Deciphering Plastic Labels

  • Plant-based or Bio-based or Bioplastic: Plastics that are made from one or more plant starches, including feedstocks like corn, coconut, sugarcane, and wood cellulose. Not to be confused with biodegradable. This term describes the content of the material, not how it operates. Many bioplastics biodegrade in a timely way, but not all.
  • Biodegradable: This term does not indicate source material. Rather, it implies that the plastic can be broken down and eaten by microbes in environments like compost piles. All things biodegrade, but some things biodegrade more quickly than others. Biodegradable materials are those that break down in certain environments like compost bins within a reasonable amount of time, as determined by the FTC.
  • Compostable: Compostable products are biodegradable, but even more so. When compostable products biodegrade, they often do so at a quicker pace and leave behind only humus -- the essential component of soil.

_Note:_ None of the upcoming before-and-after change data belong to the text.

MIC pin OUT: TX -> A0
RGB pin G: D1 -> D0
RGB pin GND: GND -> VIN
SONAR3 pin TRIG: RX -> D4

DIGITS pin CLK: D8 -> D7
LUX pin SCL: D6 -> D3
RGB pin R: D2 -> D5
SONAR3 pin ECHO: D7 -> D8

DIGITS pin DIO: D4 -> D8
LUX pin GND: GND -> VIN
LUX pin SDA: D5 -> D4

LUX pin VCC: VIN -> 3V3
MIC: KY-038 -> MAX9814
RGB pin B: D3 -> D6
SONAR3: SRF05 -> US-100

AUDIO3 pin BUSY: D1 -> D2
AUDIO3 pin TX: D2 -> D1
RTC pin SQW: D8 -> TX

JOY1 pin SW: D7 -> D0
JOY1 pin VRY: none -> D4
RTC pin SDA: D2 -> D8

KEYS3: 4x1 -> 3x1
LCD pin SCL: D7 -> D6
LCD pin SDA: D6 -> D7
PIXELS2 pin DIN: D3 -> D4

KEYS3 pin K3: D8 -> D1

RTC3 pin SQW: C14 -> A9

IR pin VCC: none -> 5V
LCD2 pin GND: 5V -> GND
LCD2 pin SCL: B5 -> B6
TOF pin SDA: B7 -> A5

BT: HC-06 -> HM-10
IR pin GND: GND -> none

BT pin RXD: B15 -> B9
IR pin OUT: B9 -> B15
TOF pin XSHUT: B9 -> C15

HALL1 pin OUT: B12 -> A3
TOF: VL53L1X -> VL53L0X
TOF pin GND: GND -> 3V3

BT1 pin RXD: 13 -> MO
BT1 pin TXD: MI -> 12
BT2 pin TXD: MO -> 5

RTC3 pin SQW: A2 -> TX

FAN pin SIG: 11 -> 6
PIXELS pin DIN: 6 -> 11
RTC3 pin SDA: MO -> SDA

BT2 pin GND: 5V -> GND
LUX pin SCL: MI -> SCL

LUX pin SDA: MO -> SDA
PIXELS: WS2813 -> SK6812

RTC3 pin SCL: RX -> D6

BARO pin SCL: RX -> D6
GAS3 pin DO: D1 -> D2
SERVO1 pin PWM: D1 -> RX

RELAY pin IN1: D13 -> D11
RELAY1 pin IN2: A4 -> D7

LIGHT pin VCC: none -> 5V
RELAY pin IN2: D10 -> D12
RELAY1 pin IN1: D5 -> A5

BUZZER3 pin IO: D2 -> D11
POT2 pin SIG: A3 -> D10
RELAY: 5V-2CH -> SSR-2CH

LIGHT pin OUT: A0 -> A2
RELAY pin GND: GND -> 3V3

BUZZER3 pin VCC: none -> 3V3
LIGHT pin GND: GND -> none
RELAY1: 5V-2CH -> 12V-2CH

  • Recyclable: As with biodegradable and compostable products, recyclable products can come from any number of feedstocks, but the term refers to their end-of-life situation. Recyclable products are those whose materials can be reused, either in a similar form or as part of another product. Plastics are recycled according to their recycling symbol -- a number 1 through 7 surrounded by three arrows in the shape of a triangle. These symbols correspond with types and structures of plastic, like vinyl (3) or polypropylene (PP).